**Requirement A**
According to the page on running jobs on Aurora, what is the maximum walltime for the lustre_scaling queue?

Running Jobs on Aurora

Queues

There is a single routing queue in place called EarlyAppAccess which submits to the lustre_scaling queue. The total number of nodes available on this queue is changing often.

Queue Policy

  • EarlyAppAccess (routing queue) : 100 queued jobs per-user
  • lustre_scaling (execution queue) : 10 running jobs per-user; max walltime : 6 hours; max nodecount : 9090 (subject to change)

Submitting a job

Note: Jobs should be submitted only from your allocated project directory and not from your home directory or from /soft/modulefiles. Submitting an interactive job from /soft/modulefiles will result in your job ending abruptly.

For example, a one-node interactive job can be requested for 30 minutes with the following command, where [your_ProjectName] is replaced with an appropriate project name.

qsub -l select=1 -l walltime=30:00 -A [your_ProjectName] -q EarlyAppAccess -I

Recommended PBSPro options follow.

#!/bin/sh
#PBS -A [your_ProjectName]
#PBS -N
#PBS -l walltime=[requested_walltime_value]
#PBS -k doe
#PBS -l place=scatter
#PBS -q EarlyAppAccess

Working Around Node Failures

As Aurora is still a pre-production supercomputer, node failures are a fact of life. If you would like to increase the chances that a large job does not terminate due to a node failure, you may choose to interactively route your MPI job around nodes that fail during your run. To do this, you must run interactively and use must manually adjust your run on the fly to remove nodes that have been marked as failed.

We recommend against useing -W tolerate_node_failures=all in your qsub command, but we acknowledge its use can be helpful. However, you MUST MANUALLY VERIFY your job and remove faulted nodes from your mpiexec command YOURSELF!

  1. Start your interactive job
  2. When the job transitions to Running state, run pbsnodes -l | grep <jobid>

  3. Manually REMOVE all nodes identified in that output from inclusion in your mpiexec

    $ cat $PBS_NODEFILE > local.hostfile
# edit local.hostfile to remove problem nodes
$ mpiexec --hostfile local.hostfile [other mpiexec arguments]

  4. Continue to execute

  5. If other nodes go down during your job, it will not be killed, and you can further exclude those nodes from your mpiexec as needed

It is important to note that all nodes marked as faulty by PBS will not be used in subsequent jobs. This mechanism only provides you with a means to execute additional mpiexec commands under the same interactive job after manually removing nodes identified as faulty. Once your PBS job has exited, those faulty nodes will remain offline until further intervention by Aurora staff.

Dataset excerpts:
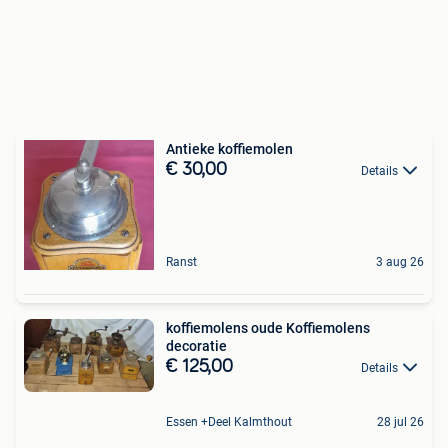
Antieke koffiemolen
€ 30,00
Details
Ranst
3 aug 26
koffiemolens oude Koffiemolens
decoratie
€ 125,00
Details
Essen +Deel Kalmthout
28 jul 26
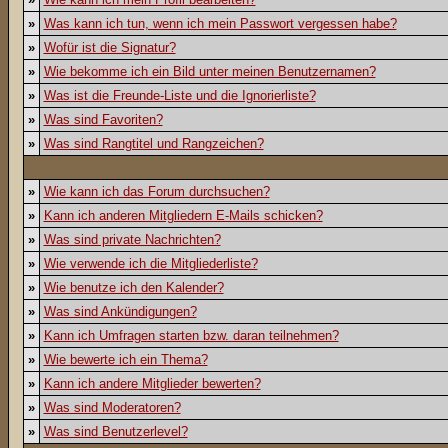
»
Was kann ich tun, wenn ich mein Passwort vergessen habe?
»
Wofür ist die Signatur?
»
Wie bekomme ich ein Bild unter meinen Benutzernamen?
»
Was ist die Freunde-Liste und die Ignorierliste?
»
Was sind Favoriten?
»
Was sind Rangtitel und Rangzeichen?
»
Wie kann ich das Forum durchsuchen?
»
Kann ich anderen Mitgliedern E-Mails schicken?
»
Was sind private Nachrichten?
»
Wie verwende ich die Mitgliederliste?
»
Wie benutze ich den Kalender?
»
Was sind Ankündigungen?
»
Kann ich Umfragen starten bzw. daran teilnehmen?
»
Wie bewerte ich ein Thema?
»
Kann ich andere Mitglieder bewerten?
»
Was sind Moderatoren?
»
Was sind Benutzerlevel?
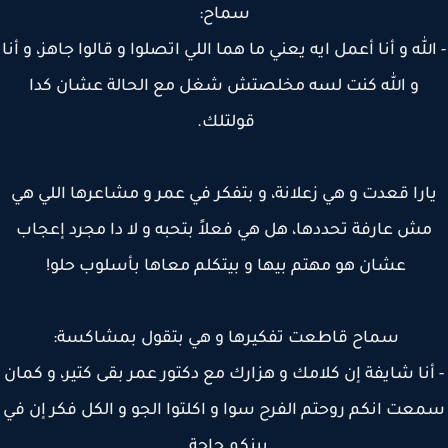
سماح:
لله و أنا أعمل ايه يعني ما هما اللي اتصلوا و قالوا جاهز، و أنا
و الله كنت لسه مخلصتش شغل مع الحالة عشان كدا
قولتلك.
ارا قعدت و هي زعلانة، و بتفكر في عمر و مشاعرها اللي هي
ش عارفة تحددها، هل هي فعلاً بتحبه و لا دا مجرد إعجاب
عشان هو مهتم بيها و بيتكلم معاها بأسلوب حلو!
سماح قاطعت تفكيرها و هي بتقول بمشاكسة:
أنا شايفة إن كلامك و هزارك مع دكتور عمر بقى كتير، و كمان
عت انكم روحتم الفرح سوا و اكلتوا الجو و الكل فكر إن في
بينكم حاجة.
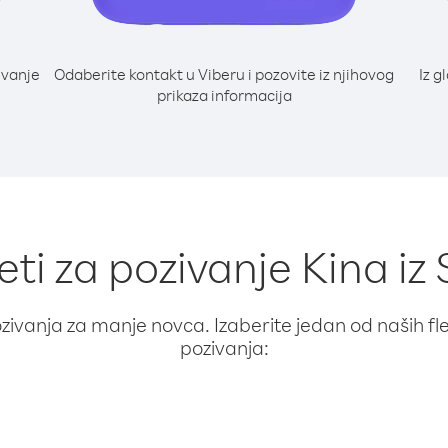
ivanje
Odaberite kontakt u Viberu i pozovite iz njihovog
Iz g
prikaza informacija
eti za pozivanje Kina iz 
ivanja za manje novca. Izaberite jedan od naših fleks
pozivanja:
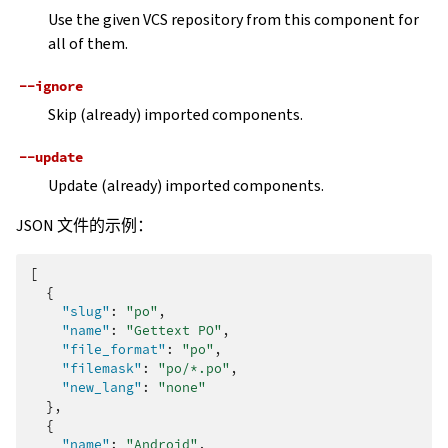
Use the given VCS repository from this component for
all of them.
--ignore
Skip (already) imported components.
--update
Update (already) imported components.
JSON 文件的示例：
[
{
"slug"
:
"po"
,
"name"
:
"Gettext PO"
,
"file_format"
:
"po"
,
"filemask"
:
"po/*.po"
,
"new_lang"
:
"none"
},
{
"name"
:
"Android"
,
--
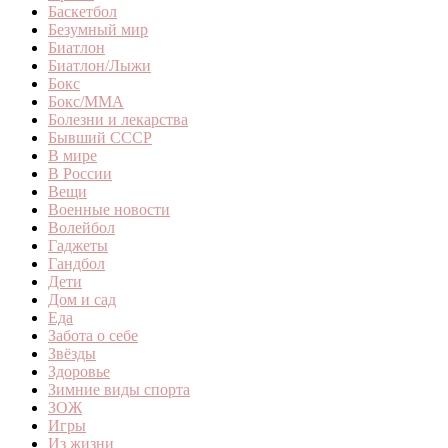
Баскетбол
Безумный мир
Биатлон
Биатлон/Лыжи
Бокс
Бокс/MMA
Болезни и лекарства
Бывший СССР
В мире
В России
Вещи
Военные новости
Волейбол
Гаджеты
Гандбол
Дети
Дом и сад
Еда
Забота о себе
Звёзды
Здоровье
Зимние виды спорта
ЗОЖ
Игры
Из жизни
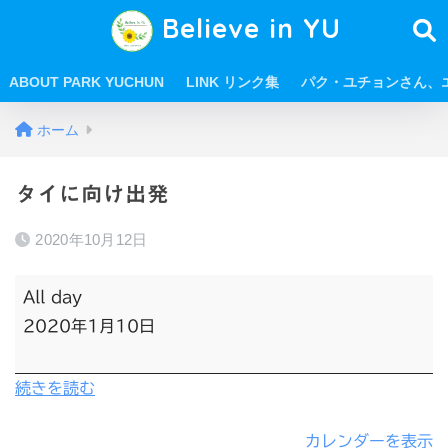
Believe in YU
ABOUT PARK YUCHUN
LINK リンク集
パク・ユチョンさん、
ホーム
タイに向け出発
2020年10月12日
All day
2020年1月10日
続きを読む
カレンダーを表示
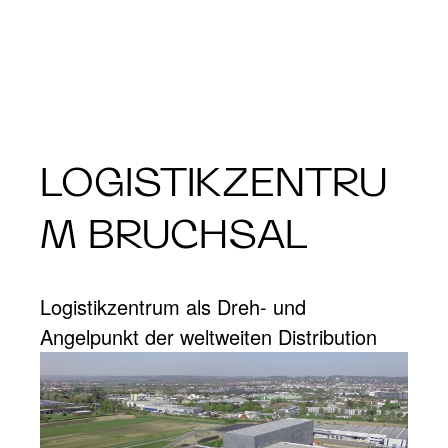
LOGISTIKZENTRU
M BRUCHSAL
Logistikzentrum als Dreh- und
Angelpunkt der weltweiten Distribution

**Requirement B**
Quote the rows from the line that contains "Believe in YU" through the line that contains "Angelpunkt der weltweiten Distribution", and omit the pictures.

**Your solution A**
The maximum walltime is 6 hours.

**Your solution B**
Believe in YU
ABOUT PARK YUCHUN
LINK リンク集
パク・ユチョンさん、
ホーム
タイに向け出発
2020年10月12日
All day
2020年1月10日
続きを読む
カレンダーを表示
LOGISTIKZENTRU
M BRUCHSAL
Logistikzentrum als Dreh- und
Angelpunkt der weltweiten Distribution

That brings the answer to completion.